Un constat amer, mais partagé par beaucoup. Car malgré des décennies de travail et de cotisations, le système ne récompense pas toujours à la hauteur des efforts fournis. Gérard Jugnot avoue d’ailleurs ne pas maîtriser tous les rouages techniques de la réforme des 64 ans. Pour lui, la clé du calcul reste simple : le nombre de trimestres cotisés.

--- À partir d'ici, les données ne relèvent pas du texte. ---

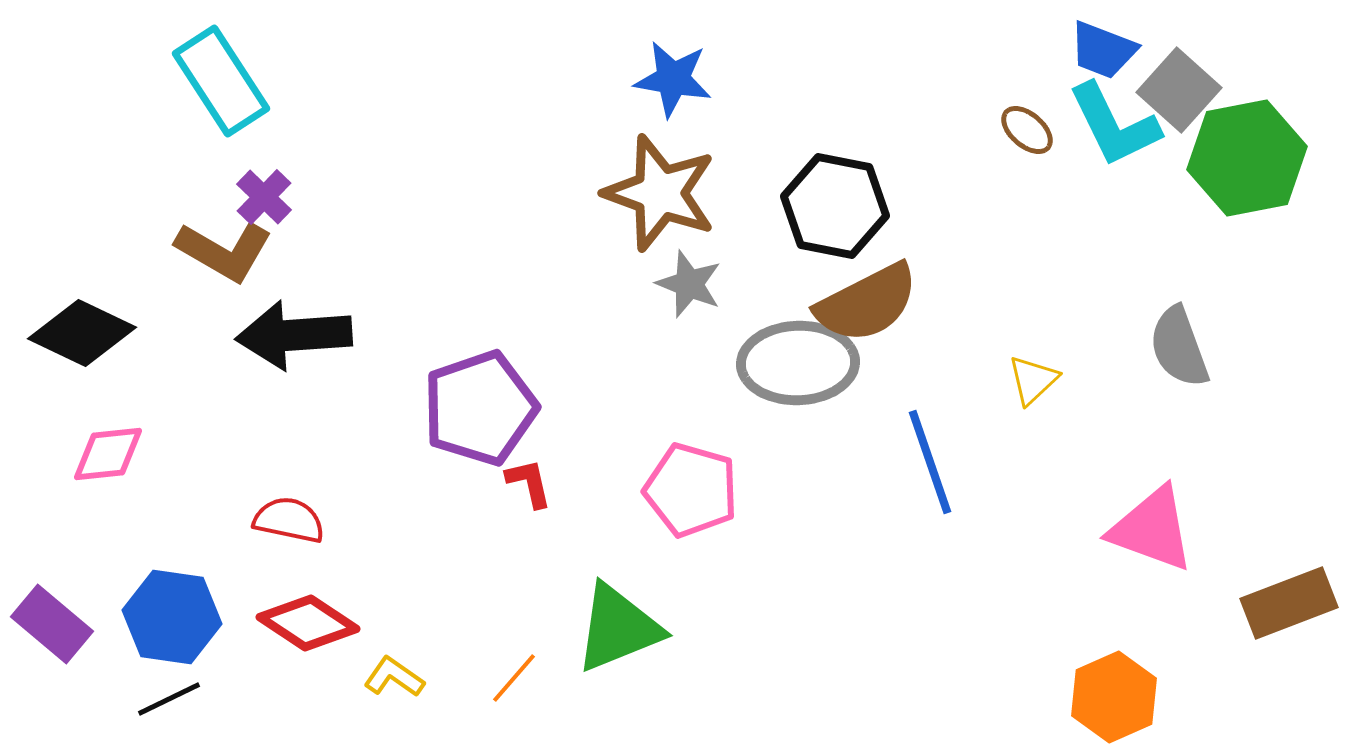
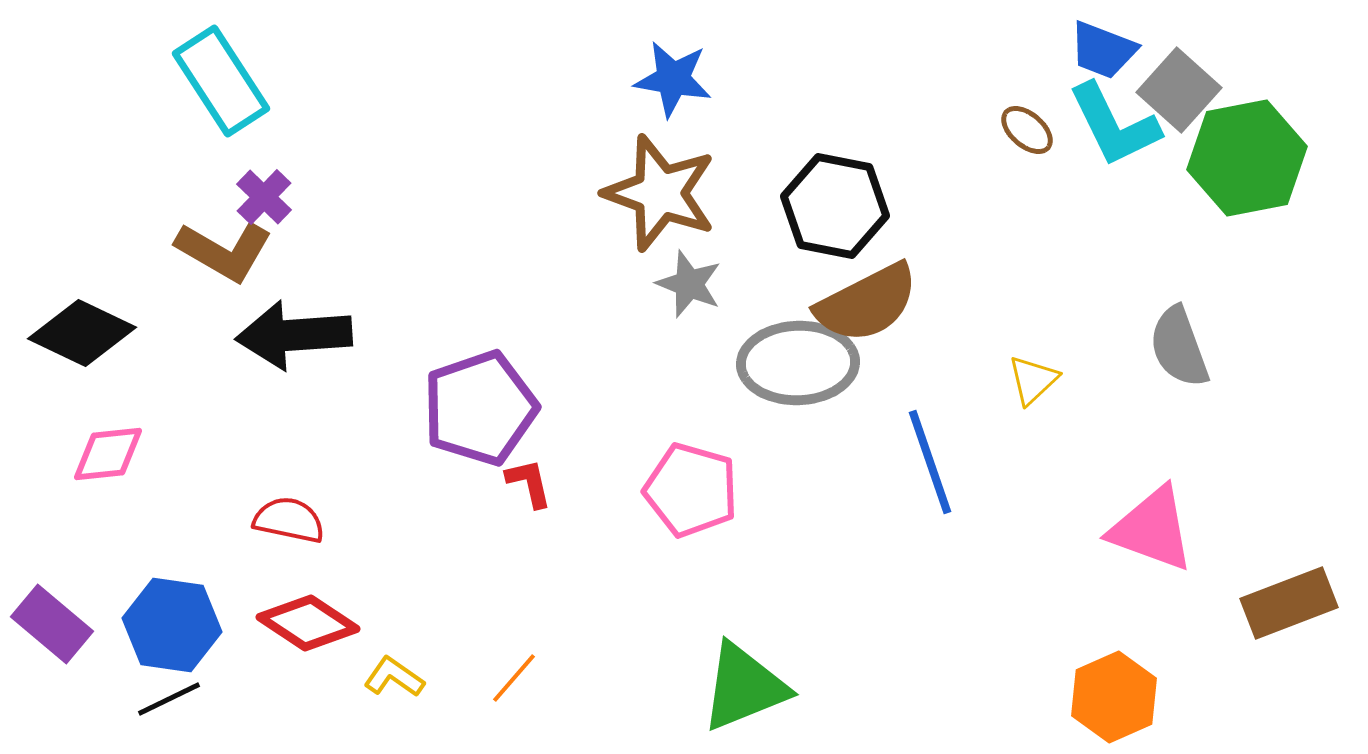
blue hexagon: moved 8 px down
green triangle: moved 126 px right, 59 px down
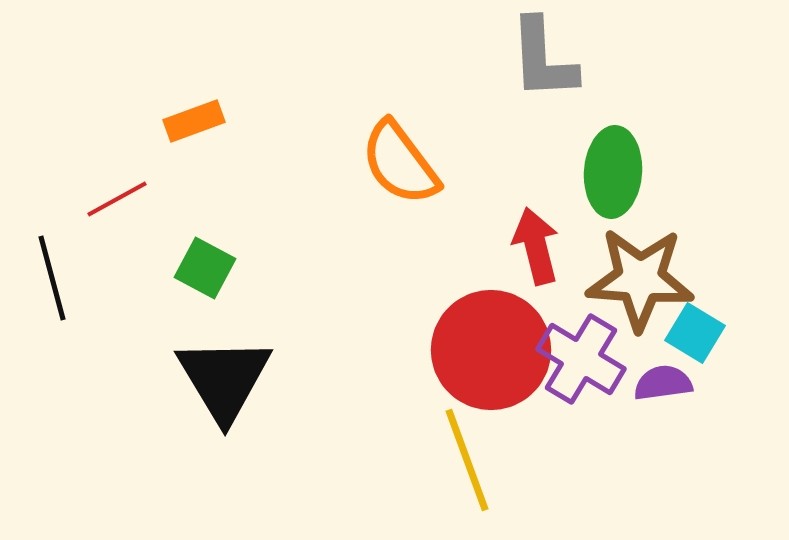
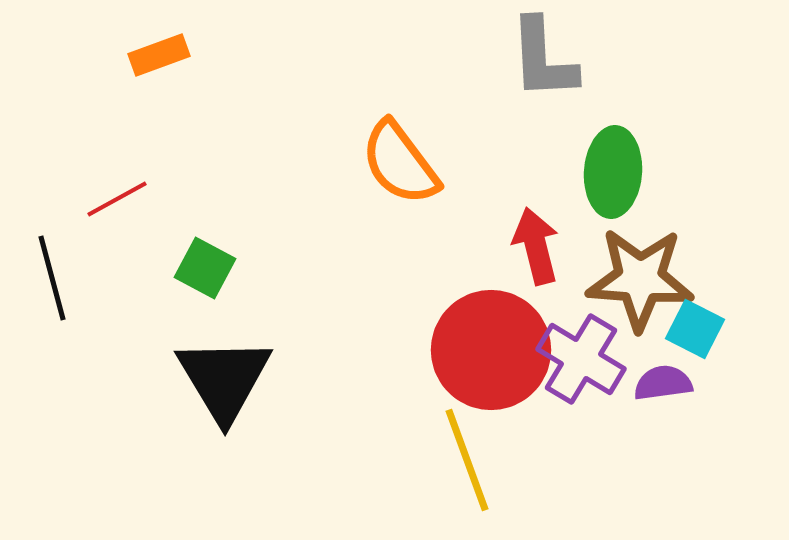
orange rectangle: moved 35 px left, 66 px up
cyan square: moved 4 px up; rotated 4 degrees counterclockwise
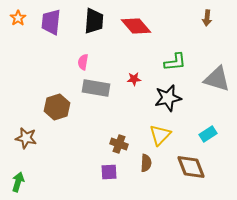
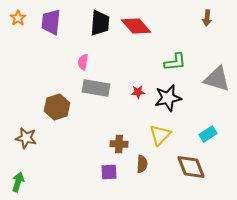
black trapezoid: moved 6 px right, 2 px down
red star: moved 4 px right, 13 px down
brown cross: rotated 18 degrees counterclockwise
brown semicircle: moved 4 px left, 1 px down
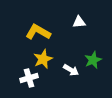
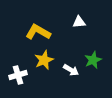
yellow star: moved 1 px right, 1 px down
white cross: moved 11 px left, 3 px up
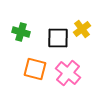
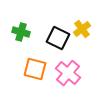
black square: rotated 25 degrees clockwise
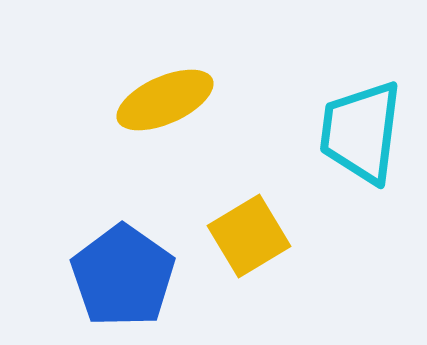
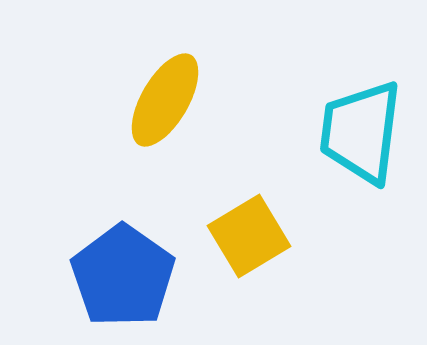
yellow ellipse: rotated 36 degrees counterclockwise
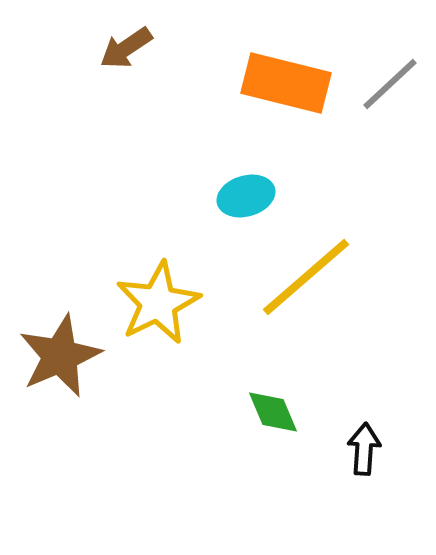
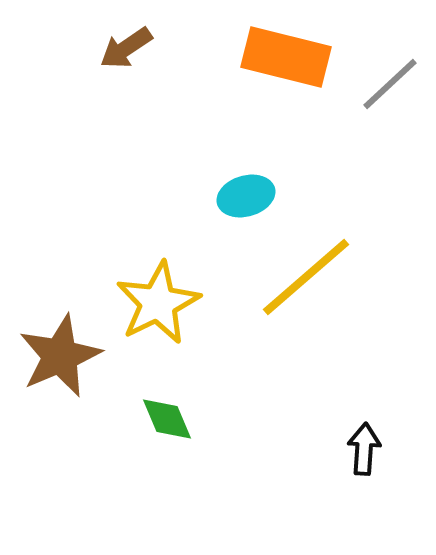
orange rectangle: moved 26 px up
green diamond: moved 106 px left, 7 px down
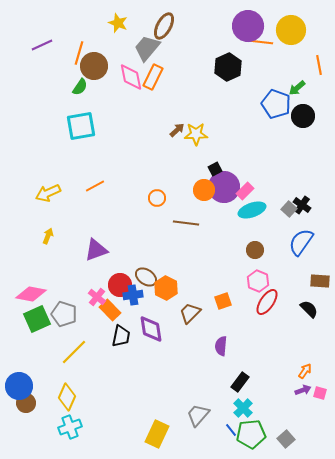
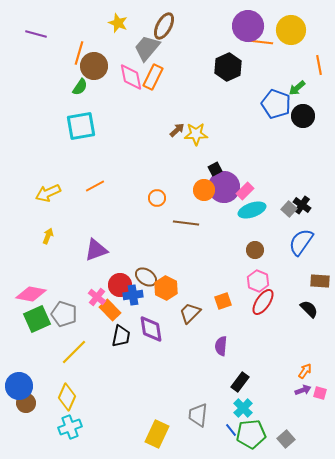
purple line at (42, 45): moved 6 px left, 11 px up; rotated 40 degrees clockwise
red ellipse at (267, 302): moved 4 px left
gray trapezoid at (198, 415): rotated 35 degrees counterclockwise
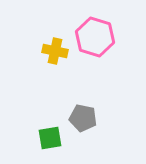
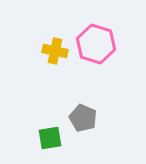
pink hexagon: moved 1 px right, 7 px down
gray pentagon: rotated 12 degrees clockwise
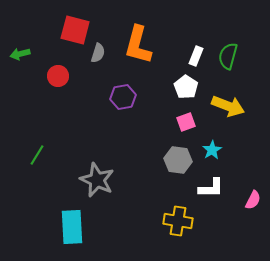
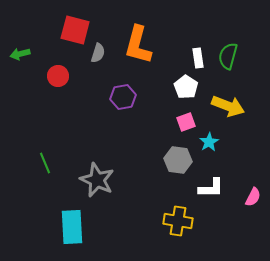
white rectangle: moved 2 px right, 2 px down; rotated 30 degrees counterclockwise
cyan star: moved 3 px left, 8 px up
green line: moved 8 px right, 8 px down; rotated 55 degrees counterclockwise
pink semicircle: moved 3 px up
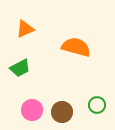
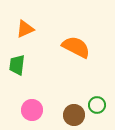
orange semicircle: rotated 12 degrees clockwise
green trapezoid: moved 3 px left, 3 px up; rotated 125 degrees clockwise
brown circle: moved 12 px right, 3 px down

Pas question de s’arrêter : il continue de cotiser pour les autres
Ce qui est fascinant dans la situation de Gérard Jugnot, c’est qu’il continue de travailler — et donc de cotiser — à un âge où beaucoup aspirent à souffler. Il se définit lui-même comme un « persistant », ces actifs qui poursuivent leur activité bien au-delà de l’âge légal de départ. Sa raison ? Simple et touchante : * »Il faudra qu’on m’arrête. »*
Son métier, il l’a dans la peau. Impossible pour lui d’imaginer poser les armes. Mais il y a un paradoxe amusant dans tout ça : les cotisations qu’il verse aujourd’hui ne lui profitent plus directement. Comme il l’explique lui-même avec philosophie, * »tout ce qu’on cotise, ce n’est plus pour nous, c’est pour les autres. »* Éric Dussart l’a d’ailleurs surnommé « super contributeur » — et le terme est mérité.
Il comprend, par ailleurs, que tout le monde ne partage pas sa passion pour le travail. * »Je ne suis pas concerné, mais je peux comprendre que quelqu’un qui fasse un métier difficile ait envie de s’arrêter »*, confie-t-il avec bienveillance.